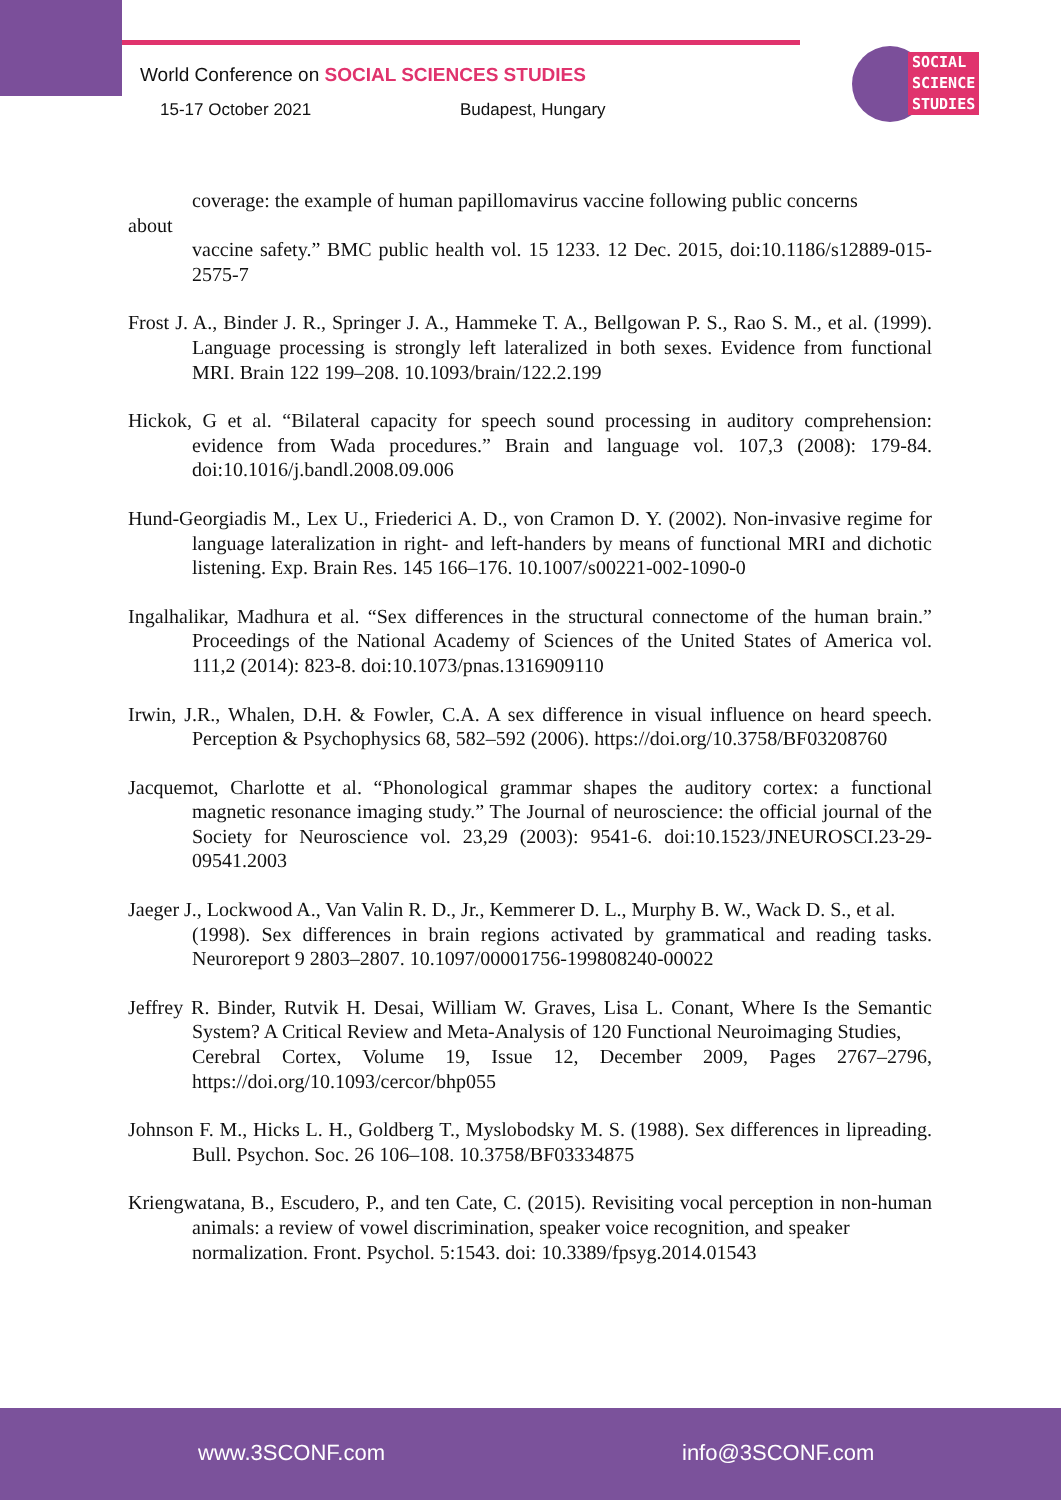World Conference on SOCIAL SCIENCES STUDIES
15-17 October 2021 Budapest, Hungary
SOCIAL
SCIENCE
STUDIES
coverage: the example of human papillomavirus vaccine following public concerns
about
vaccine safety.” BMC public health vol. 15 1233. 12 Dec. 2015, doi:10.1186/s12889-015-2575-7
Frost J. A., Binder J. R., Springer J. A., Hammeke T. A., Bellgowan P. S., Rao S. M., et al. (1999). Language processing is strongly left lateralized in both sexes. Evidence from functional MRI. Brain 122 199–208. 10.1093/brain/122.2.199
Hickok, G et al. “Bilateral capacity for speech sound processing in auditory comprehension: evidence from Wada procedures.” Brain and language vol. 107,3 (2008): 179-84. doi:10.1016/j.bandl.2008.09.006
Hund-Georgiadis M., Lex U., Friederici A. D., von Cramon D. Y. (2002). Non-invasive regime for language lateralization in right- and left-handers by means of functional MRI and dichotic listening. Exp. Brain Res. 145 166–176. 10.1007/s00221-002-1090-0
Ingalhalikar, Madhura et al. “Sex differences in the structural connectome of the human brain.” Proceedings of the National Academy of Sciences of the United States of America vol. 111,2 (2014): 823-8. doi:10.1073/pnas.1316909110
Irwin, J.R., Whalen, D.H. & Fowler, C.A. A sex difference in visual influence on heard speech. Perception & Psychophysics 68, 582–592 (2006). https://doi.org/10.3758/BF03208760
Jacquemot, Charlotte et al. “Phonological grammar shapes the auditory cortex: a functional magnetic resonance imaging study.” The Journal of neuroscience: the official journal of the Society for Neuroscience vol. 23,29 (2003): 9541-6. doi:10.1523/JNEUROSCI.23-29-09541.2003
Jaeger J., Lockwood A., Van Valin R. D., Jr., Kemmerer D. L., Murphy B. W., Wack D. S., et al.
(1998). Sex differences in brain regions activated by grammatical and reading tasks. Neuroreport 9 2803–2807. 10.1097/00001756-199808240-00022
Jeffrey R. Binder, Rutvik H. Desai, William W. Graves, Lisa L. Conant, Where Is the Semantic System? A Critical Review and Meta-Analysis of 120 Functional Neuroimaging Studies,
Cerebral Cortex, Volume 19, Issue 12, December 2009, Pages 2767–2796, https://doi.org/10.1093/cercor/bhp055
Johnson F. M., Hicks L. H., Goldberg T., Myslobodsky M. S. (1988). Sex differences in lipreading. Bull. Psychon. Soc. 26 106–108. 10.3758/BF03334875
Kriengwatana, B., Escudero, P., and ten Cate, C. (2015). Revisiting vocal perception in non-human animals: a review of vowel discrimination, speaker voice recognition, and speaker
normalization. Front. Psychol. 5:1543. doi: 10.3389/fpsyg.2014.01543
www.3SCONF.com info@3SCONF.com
═══
▸ **What you will do**:
Repeat the listing in full and to the letter, excluding every image.

▸ **Worked solution**:
World Conference on SOCIAL SCIENCES STUDIES
15-17 October 2021 Budapest, Hungary
SOCIAL
SCIENCE
STUDIES
coverage: the example of human papillomavirus vaccine following public concerns
about
vaccine safety.” BMC public health vol. 15 1233. 12 Dec. 2015, doi:10.1186/s12889-015-2575-7
Frost J. A., Binder J. R., Springer J. A., Hammeke T. A., Bellgowan P. S., Rao S. M., et al. (1999). Language processing is strongly left lateralized in both sexes. Evidence from functional MRI. Brain 122 199–208. 10.1093/brain/122.2.199
Hickok, G et al. “Bilateral capacity for speech sound processing in auditory comprehension: evidence from Wada procedures.” Brain and language vol. 107,3 (2008): 179-84. doi:10.1016/j.bandl.2008.09.006
Hund-Georgiadis M., Lex U., Friederici A. D., von Cramon D. Y. (2002). Non-invasive regime for language lateralization in right- and left-handers by means of functional MRI and dichotic listening. Exp. Brain Res. 145 166–176. 10.1007/s00221-002-1090-0
Ingalhalikar, Madhura et al. “Sex differences in the structural connectome of the human brain.” Proceedings of the National Academy of Sciences of the United States of America vol. 111,2 (2014): 823-8. doi:10.1073/pnas.1316909110
Irwin, J.R., Whalen, D.H. & Fowler, C.A. A sex difference in visual influence on heard speech. Perception & Psychophysics 68, 582–592 (2006). https://doi.org/10.3758/BF03208760
Jacquemot, Charlotte et al. “Phonological grammar shapes the auditory cortex: a functional magnetic resonance imaging study.” The Journal of neuroscience: the official journal of the Society for Neuroscience vol. 23,29 (2003): 9541-6. doi:10.1523/JNEUROSCI.23-29-09541.2003
Jaeger J., Lockwood A., Van Valin R. D., Jr., Kemmerer D. L., Murphy B. W., Wack D. S., et al.
(1998). Sex differences in brain regions activated by grammatical and reading tasks. Neuroreport 9 2803–2807. 10.1097/00001756-199808240-00022
Jeffrey R. Binder, Rutvik H. Desai, William W. Graves, Lisa L. Conant, Where Is the Semantic System? A Critical Review and Meta-Analysis of 120 Functional Neuroimaging Studies,
Cerebral Cortex, Volume 19, Issue 12, December 2009, Pages 2767–2796, https://doi.org/10.1093/cercor/bhp055
Johnson F. M., Hicks L. H., Goldberg T., Myslobodsky M. S. (1988). Sex differences in lipreading. Bull. Psychon. Soc. 26 106–108. 10.3758/BF03334875
Kriengwatana, B., Escudero, P., and ten Cate, C. (2015). Revisiting vocal perception in non-human animals: a review of vowel discrimination, speaker voice recognition, and speaker
normalization. Front. Psychol. 5:1543. doi: 10.3389/fpsyg.2014.01543
www.3SCONF.com info@3SCONF.com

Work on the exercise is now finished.